Jury: Ferguson not guilty in daughter's 2007 death

CONWAY, SC (WMBF) - Tears flowed in an Horry County courtroom Wednesday night after a man accused in the death of his 5-week-old daughter was found not guilty by a jury. The jury took about four and a half hours to reach the verdict, which was delivered just minutes before 10 p.m.

Defendant Miles Ferguson began sobbing when the court clerk read the verdict. Through his tears he mouthed "thank you" to the jury several times.

Ferguson, accompanied by dozens of friends and family, underwent a gruesome eight day trial that included multiple testimonies by medical examiners and doctors on behalf of both the defendant and prosecution.

Once the judge dismissed court following the verdict, the supporters in the courtroom applauded, cried and hugged each other. Ferguson hugged his family, friends and his defense attorney Morgan Martin.

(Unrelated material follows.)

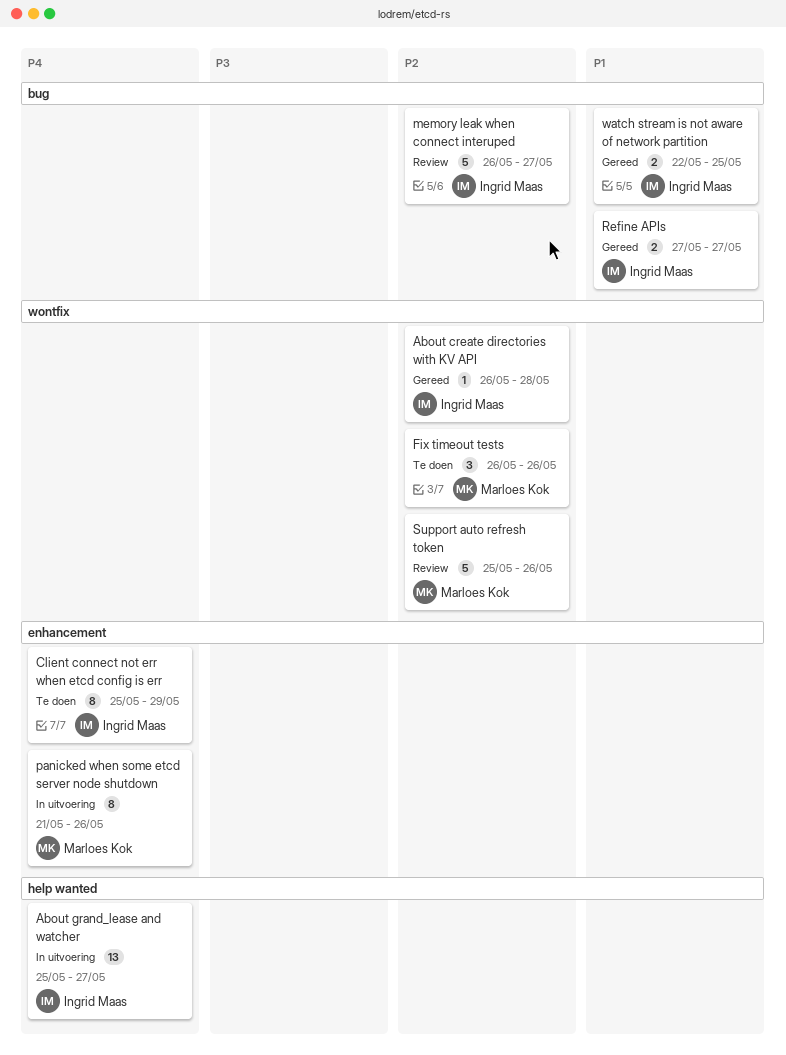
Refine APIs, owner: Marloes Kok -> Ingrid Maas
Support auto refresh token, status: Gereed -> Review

"As I told the jury to begin with, [this case] was different than any other I'd ever had because I've never had such a fine young man [as a client]," Martin said. "And the family, his wife, the whole family, from the beginning to the end, they've lived a nightmare, and I just believed wholeheartedly in the fact that he was innocent, and I'm just so happy the jury reached the same conclusion.

Ferguson, a 27-year-old resident of Portsmouth, OH, and his family were on vacation in the Myrtle Beach area on July 29, 2007 when his daughter stopped breathing. Mylee was rushed to Grand Strand Regional Hospital and died on Aug. 2 at the Medical University of South Carolina in Charleston.

Hospital workers said they noticed injuries on the infant's body that indicated Mylee had been shaken just before her death. Police believed Mylee was a victim of shaken baby syndrome and charged Ferguson with homicide by child abuse.

Ferguson said Mylee started to have breathing problems while he was preparing to change her diaper on July 29, 2007. Ferguson told the jury Tuesday he believed Mylee was choking, so he patted her on the back, held her up and lightly shook her, and then tried blowing air into her mouth.

Two days after Mylee was taken to the hospital, Ferguson confessed to police he had lightly shaken his daughter, raising questions and concern among the prosecution and law enforcement personnel involved in the case. The prosecution claimed Ferguson knew he'd done something harmful to his child.

However, Ferguson said the shaking was so mild and brief that he didn't even think about it until hospital workers at MUSC mentioned violent shaking as a possible cause for Mylee's injuries. Previously during the trial, medical experts for the defense said Mylee's death was likely caused by an internal head injury at birth, which started bleeding again five weeks later because of an infection in Mylee's brain.

Doctors who examined Mylee at MUSC have testified on behalf of the prosecution, saying they believe Mylee's injuries were consistent with shaken baby syndrome. Assistant Solicitor Candice Lively urged the jury to set aside emotions in the case and look at the medical evidence. During her closing argument earlier Wednesday, she assembled a chart of puzzle pieces that represented Mylee's injuries. She said doctors who examined Mylee testified that shaking was the most likely cause of those injuries.

However, Martin asked the jury to remember the opinions of medical experts who testified for the defense. He also reminded jurors of Ferguson's account of what happened - that Ferguson did not cause his baby to stop breathing by shaking her, but instead he reacted after the baby stopped breathing.